* **EXERCISES TO COMPLETE**:
A – Translate this sentence from the passage on AI bias into Spanish: "The answer is not less AI, but better-calibrated oversight."
B – Summarize the passage on AI bias in two sentences.
C – From the passage on AI bias, write out the text from "Many AI systems" up to and including "to intuitive error.".

* **PROVIDED PASSAGE**:

⟨

Many AI systems are imported from different social settings, often trained on datasets and assumptions reflecting limited geographical or cultural groups. Those “scripts” for action can fail when transferred into Gulf labour markets, financial systems or customer environments. Once adopted, this can subtly reshape pre-existing values, leading to privileging what is quantifiable over what is contextually wise. To counter this, firms should model human expertise more explicitly through an interactive rule set that maps how experts actually decide, making visible where judgement is robust and where it is vulnerable to intuitive error.
Calibrating the Future: Three Strategies to Check for Bias
The answer is not less AI, but better-calibrated oversight. Firms can move beyond black-box models toward more interpretable approaches. This would include testing whether sensitive variables such as nationality or residency status influence outcomes directly or through proxies in the model, for example, and whether the relationships are consistent. Another means to address this is to check existing assumptions versus AI-generated suggestions decisions: requiring a manager to record an initial judgement before seeing the model’s recommendation. This simple workflow design helps disrupt anchoring bias and re-engage analytical thinking.
A third strategy is a priori debiasing. Instead of showing only a confidence score, firms should present the raw case profile and relevant data features before the AI’s conclusion. This allows the decision-maker to compare human Correctness Likelihood with AI Correctness Likelihood at the task-instance level. In practice, that means using direct display of comparative capability, adaptive workflows that withhold predictions when the human is likely to perform better, and adaptive recommendations that reveal the “why” without prematurely revealing the “what.”
Strategic Takeaways for Senior Leadership
Strategically, the approaches below show the importance of a clear governance and technology management strategy, where how the system signals its limitations, and human oversight roles are clear. A highly accurate model can still be strategically dangerous if its failures cluster around high-impact decisions or vulnerable groups in an unmoderated way. The goal of AI integration is then complementary performance: a human-AI team that outperforms either alone. That requires leadership to treat trust calibration as seriously as financial risk, and to design workflows that preserve scepticism rather than automate deference.
As regulation and litigation catch up with deployment, Gulf organisations need an algorithmic duty of care. Saudi Arabia’s AI ethics principles already emphasise fairness, transparency, accountability and human-centric values, signalling where regional governance is headed. But businesses must also avoid the solutionism trap: not every organisational problem, especially one shaped by culture or power, has a purely technical fix.

⟩

* **SOURCE INFORMATION**:
⟨

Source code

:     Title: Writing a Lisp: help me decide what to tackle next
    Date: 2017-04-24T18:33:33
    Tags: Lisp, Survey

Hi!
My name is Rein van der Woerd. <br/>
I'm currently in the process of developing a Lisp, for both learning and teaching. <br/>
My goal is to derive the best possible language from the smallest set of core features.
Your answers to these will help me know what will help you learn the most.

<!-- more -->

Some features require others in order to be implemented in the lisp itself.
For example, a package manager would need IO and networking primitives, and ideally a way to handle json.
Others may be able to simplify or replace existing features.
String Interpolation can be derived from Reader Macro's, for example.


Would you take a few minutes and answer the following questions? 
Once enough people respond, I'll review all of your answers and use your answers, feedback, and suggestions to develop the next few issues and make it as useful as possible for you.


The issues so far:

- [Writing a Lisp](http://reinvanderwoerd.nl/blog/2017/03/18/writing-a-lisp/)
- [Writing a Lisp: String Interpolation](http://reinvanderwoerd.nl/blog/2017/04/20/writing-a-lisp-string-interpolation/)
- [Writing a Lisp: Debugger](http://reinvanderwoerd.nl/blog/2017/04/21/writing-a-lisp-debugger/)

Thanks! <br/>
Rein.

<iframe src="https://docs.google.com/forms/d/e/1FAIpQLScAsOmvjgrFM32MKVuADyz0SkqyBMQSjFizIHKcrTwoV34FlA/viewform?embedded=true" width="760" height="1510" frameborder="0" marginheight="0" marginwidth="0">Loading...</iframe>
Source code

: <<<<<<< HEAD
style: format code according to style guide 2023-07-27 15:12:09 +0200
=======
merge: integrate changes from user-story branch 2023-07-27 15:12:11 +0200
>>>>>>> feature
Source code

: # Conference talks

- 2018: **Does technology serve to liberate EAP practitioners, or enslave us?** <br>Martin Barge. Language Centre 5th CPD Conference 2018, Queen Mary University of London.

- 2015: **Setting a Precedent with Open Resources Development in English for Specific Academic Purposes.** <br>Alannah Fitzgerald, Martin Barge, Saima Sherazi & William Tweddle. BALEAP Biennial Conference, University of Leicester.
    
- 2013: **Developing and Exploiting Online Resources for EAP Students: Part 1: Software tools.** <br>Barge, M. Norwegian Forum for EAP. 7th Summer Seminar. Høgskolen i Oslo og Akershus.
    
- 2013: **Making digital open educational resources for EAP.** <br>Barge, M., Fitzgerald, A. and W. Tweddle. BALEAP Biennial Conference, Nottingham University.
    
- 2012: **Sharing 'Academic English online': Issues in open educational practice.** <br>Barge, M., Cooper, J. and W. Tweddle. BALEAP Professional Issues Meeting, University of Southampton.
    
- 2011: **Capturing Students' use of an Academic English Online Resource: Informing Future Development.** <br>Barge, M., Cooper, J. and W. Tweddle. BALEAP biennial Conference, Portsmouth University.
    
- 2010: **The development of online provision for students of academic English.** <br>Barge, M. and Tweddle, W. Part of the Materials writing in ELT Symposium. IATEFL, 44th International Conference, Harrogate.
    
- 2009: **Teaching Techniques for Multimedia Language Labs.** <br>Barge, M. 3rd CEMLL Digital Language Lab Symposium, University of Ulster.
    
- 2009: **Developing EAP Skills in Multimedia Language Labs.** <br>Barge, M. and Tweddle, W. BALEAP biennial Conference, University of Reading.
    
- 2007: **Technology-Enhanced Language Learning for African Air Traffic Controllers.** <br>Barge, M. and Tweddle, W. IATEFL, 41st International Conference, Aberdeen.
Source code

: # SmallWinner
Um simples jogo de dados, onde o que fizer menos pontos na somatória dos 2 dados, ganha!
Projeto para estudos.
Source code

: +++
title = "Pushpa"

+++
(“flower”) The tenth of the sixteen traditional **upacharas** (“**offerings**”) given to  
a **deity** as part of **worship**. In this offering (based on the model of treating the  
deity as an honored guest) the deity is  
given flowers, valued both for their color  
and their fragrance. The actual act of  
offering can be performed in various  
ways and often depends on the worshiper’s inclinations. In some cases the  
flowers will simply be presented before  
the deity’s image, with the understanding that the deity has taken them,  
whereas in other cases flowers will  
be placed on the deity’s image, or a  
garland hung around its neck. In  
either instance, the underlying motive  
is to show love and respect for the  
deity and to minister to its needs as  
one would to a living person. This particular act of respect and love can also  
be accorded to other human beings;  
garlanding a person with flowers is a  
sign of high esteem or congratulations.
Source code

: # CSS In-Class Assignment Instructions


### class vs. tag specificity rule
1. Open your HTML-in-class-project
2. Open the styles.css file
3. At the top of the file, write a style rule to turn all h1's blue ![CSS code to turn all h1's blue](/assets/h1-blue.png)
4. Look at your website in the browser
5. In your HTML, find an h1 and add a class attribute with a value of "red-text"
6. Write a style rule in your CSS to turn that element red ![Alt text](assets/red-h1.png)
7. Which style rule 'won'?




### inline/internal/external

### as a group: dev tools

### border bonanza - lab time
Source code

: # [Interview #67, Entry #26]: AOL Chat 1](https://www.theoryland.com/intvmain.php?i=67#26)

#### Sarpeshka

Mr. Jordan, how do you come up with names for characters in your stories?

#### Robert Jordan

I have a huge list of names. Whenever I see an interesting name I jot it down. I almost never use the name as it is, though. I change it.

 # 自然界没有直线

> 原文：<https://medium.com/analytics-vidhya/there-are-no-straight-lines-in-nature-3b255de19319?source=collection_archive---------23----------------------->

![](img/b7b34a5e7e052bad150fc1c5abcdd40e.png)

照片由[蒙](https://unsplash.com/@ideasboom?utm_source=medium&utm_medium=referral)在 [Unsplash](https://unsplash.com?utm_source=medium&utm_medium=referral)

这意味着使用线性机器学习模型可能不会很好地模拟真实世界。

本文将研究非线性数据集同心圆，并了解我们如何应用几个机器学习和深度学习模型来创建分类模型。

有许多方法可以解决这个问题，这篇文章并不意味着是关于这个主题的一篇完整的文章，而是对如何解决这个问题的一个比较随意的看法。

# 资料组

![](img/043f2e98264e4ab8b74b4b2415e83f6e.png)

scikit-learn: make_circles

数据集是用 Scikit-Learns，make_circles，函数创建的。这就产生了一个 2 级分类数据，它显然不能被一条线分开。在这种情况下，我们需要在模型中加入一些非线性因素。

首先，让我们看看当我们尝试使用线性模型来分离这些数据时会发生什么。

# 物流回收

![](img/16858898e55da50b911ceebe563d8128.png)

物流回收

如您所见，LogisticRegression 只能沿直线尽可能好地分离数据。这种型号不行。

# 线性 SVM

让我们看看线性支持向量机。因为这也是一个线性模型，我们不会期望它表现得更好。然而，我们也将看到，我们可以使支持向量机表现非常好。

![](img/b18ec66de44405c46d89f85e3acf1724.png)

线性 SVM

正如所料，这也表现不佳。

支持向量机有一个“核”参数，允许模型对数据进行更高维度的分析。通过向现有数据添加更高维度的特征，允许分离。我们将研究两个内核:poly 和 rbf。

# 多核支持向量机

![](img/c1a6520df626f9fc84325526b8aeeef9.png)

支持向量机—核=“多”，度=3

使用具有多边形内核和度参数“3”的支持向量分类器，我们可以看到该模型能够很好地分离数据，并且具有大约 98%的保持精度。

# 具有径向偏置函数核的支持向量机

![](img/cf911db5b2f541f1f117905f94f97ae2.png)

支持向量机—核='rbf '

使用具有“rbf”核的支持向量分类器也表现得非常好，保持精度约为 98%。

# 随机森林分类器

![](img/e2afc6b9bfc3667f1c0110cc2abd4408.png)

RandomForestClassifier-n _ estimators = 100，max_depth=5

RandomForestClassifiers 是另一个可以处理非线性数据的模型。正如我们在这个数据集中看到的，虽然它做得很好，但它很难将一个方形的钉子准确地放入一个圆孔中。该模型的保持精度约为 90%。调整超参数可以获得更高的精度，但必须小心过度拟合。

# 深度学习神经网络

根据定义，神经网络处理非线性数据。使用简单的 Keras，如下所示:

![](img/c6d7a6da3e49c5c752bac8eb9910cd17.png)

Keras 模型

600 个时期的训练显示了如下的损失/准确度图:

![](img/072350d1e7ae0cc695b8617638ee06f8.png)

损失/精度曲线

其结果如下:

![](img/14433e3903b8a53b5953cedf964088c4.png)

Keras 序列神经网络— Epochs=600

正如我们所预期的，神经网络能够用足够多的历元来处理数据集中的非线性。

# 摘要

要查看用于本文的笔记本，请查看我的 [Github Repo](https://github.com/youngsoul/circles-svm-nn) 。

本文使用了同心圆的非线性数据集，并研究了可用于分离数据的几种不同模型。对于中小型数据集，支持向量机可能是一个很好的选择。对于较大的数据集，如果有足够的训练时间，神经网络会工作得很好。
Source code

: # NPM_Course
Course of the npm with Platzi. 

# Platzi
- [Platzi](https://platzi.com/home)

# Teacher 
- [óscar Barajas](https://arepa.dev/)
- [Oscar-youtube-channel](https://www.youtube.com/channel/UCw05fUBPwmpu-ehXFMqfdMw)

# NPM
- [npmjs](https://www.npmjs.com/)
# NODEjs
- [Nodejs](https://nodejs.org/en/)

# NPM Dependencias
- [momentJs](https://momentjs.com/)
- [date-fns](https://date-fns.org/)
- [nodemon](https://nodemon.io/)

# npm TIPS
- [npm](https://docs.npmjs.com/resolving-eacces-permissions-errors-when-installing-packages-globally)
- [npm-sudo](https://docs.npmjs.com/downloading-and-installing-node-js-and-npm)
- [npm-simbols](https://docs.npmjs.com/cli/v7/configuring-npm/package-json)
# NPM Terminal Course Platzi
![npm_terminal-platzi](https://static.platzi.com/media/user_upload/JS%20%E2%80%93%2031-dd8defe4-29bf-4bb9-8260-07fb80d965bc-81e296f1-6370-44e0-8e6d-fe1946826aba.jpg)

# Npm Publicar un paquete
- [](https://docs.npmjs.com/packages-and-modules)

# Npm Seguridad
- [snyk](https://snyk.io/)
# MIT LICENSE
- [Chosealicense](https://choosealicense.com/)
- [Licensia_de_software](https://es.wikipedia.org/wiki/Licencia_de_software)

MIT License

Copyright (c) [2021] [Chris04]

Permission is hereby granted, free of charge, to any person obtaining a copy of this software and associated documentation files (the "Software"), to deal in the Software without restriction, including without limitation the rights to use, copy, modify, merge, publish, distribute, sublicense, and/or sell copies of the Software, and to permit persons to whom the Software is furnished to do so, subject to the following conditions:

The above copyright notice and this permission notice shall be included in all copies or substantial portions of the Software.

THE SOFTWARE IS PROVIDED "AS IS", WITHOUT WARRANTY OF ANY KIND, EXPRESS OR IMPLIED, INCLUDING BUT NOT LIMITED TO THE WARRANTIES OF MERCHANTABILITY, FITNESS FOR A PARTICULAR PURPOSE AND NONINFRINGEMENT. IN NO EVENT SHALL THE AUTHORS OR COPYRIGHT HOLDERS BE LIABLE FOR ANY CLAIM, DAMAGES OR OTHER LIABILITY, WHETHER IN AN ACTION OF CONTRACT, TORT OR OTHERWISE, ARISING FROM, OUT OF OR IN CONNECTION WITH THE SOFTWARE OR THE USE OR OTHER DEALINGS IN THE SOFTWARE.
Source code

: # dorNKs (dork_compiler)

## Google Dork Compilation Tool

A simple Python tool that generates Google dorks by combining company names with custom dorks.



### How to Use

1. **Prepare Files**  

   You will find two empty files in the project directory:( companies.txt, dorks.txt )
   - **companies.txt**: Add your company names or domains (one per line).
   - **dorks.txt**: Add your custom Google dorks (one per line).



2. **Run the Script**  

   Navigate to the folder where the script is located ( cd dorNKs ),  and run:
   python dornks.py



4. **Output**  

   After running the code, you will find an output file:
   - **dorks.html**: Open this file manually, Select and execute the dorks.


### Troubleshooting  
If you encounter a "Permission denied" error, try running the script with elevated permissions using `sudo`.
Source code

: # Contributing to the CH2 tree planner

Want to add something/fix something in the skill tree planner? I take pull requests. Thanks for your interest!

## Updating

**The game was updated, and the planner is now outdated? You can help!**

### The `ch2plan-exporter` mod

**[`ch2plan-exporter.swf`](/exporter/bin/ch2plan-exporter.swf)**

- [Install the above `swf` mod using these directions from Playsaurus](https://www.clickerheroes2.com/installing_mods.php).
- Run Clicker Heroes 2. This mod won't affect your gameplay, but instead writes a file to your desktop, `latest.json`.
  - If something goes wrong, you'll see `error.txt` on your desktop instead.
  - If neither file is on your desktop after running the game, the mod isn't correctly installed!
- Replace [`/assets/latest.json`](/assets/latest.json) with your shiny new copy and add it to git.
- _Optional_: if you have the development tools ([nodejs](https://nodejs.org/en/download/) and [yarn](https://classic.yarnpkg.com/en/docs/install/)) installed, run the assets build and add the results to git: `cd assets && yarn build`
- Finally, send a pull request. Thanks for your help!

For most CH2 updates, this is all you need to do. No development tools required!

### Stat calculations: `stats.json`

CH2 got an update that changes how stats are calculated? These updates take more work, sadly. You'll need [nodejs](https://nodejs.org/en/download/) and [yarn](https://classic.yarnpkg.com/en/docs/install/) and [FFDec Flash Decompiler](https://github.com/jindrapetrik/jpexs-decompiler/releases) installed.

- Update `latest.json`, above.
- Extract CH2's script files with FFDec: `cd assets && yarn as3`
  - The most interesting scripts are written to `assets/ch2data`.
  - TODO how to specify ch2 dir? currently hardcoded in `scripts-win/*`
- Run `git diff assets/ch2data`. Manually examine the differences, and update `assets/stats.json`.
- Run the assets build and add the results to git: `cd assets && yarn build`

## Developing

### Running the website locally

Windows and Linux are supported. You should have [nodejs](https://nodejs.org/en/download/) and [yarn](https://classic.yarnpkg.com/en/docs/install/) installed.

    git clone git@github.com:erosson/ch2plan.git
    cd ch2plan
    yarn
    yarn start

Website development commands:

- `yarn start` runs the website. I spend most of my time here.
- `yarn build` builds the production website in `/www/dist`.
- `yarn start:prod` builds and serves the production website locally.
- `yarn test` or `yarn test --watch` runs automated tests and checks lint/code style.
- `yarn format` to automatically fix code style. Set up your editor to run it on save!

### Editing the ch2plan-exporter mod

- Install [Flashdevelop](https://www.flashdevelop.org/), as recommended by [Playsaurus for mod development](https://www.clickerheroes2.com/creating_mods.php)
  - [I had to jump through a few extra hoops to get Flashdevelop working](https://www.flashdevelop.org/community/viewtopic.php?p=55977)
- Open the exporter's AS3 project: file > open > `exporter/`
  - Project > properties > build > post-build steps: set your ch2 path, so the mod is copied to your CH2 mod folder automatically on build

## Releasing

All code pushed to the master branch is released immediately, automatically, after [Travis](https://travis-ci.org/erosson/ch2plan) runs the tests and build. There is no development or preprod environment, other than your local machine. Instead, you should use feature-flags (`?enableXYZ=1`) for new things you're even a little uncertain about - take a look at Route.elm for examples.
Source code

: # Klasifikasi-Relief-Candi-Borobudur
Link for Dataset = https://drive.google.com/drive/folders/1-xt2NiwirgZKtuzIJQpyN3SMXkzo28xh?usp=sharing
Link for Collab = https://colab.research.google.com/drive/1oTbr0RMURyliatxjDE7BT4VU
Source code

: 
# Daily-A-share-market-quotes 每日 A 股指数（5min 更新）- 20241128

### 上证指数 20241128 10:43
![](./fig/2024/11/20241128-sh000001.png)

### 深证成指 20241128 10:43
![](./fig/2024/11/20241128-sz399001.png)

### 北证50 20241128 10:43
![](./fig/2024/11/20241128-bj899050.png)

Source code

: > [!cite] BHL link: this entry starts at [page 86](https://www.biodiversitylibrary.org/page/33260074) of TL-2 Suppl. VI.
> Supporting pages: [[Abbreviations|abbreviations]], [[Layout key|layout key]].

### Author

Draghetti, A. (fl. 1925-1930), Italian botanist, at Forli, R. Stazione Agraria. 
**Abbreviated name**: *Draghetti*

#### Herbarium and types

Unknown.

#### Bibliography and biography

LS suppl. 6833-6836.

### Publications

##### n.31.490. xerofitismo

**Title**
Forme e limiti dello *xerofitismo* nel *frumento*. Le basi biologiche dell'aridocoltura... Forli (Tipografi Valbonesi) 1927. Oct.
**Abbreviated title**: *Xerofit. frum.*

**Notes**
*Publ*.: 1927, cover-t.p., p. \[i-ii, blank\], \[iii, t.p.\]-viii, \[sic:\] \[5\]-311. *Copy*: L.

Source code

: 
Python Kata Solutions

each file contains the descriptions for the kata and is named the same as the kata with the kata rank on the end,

⟩

* **EXPECTED RESPONSES**:
A – La respuesta no es menos IA, sino una supervisión mejor calibrada.

B – AI systems imported from other social settings can fail in Gulf contexts, so firms should check for bias by using interpretable models, having managers record a judgement before seeing the model's recommendation, and presenting case data before the AI's conclusion. Leaders should aim for human-AI teams that outperform either alone and treat trust calibration as seriously as financial risk, while recognizing that not every organizational problem has a purely technical fix.

C –
Many AI systems are imported from different social settings, often trained on datasets and assumptions reflecting limited geographical or cultural groups. Those “scripts” for action can fail when transferred into Gulf labour markets, financial systems or customer environments. Once adopted, this can subtly reshape pre-existing values, leading to privileging what is quantifiable over what is contextually wise. To counter this, firms should model human expertise more explicitly through an interactive rule set that maps how experts actually decide, making visible where judgement is robust and where it is vulnerable to intuitive error.